A linear temperature dependence of the formal potential of cytochrome c was observed from 5 to ≥ 55 °C in neutral and acidic media. This behavior is attributed to a linear variation in the conformation of ferricytochrome c that results in an increase in solvent exposure of the solvent- exposed heme edge. A break in the linear temperature dependence of the formal potential occurred at 40 °C in alkaline media. This reflects a distinct conformational change that accompanies the onset of thermal denaturation of ferricytochrome c. The change in reaction center entropy, Asrc°, of ca. -13 eu in neutral and acidic media (5 to ≥ 55 °C) and in alkaline media (below 40 °C) is appropriate for the small shift to a more stable conformation of cytochrome c that occurs upon reduction.

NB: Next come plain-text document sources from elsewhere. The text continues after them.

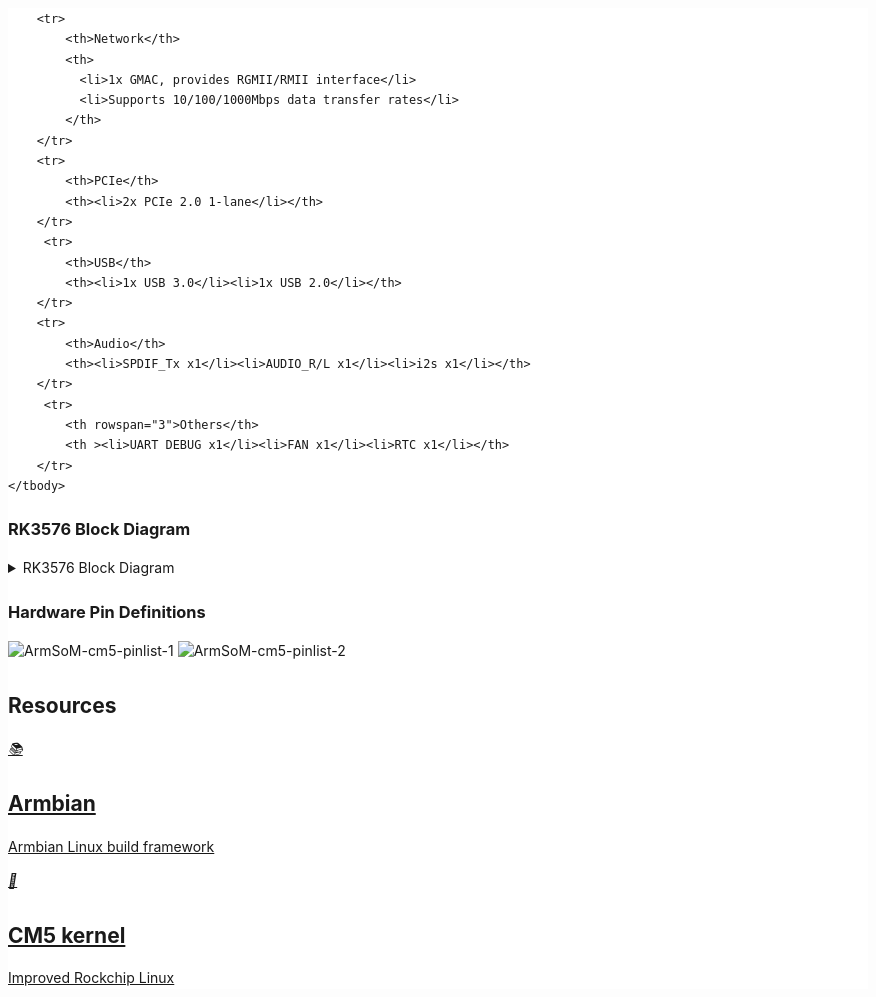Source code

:         <tr>
            <th>Network</th>
            <th>
              <li>1x GMAC, provides RGMII/RMII interface</li>
              <li>Supports 10/100/1000Mbps data transfer rates</li>
            </th>
        </tr>
        <tr>
            <th>PCIe</th>
            <th><li>2x PCIe 2.0 1-lane</li></th>
        </tr>
         <tr>
            <th>USB</th>
            <th><li>1x USB 3.0</li><li>1x USB 2.0</li></th>
        </tr>
        <tr>
            <th>Audio</th>
            <th><li>SPDIF_Tx x1</li><li>AUDIO_R/L x1</li><li>i2s x1</li></th>
        </tr>
         <tr>
            <th rowspan="3">Others</th>
            <th ><li>UART DEBUG x1</li><li>FAN x1</li><li>RTC x1</li></th>
        </tr>
    </tbody>
</table>

### RK3576 Block Diagram
<details><summary>
        RK3576 Block Diagram
    </summary></details>

### Hardware Pin Definitions

![ArmSoM-cm5-pinlist-1](/img/cm/cm5-pinlist-1.png)
![ArmSoM-cm5-pinlist-2](/img/cm/cm5-pinlist-2.png)

## Resources

<div class="cards">
<a href="https://github.com/armbian/build" class="card-link">
    <div class="card">
        <div class="icon">
            <i>📚</i>
        </div>
        <div class="content">
            <h2>Armbian </h2>
            <p>Armbian Linux build framework</p>
        </div>
    </div>
</a>
<a href="https://github.com/armbian/linux-rockchip" class="card-link">
    <div class="card">
        <div class="icon">
            <i>📗</i>
        </div>
        <div class="content">
            <h2>CM5 kernel</h2>
            <p>Improved Rockchip Linux</p>
        </div>
    </div>
</a>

The heterogeneous electron transfer rate constant, k°', of cytochrome c exhibited a biphasic temperature dependence with a maximum value obtained at different temperatures, but at the same formal potential in binding and nonbinding neutral media. This indicates that there is an optimum conformation of ferricytochrome c for facile heterogeneous electron transfer. Adsorption of reactant and product was detected. The strength and type of adsorption were found to be temperature- and pH-dependent. The characteristics of electron transfer between cytochrome c and an electrode depend on bulk solvent properties and electrode surface characteristics.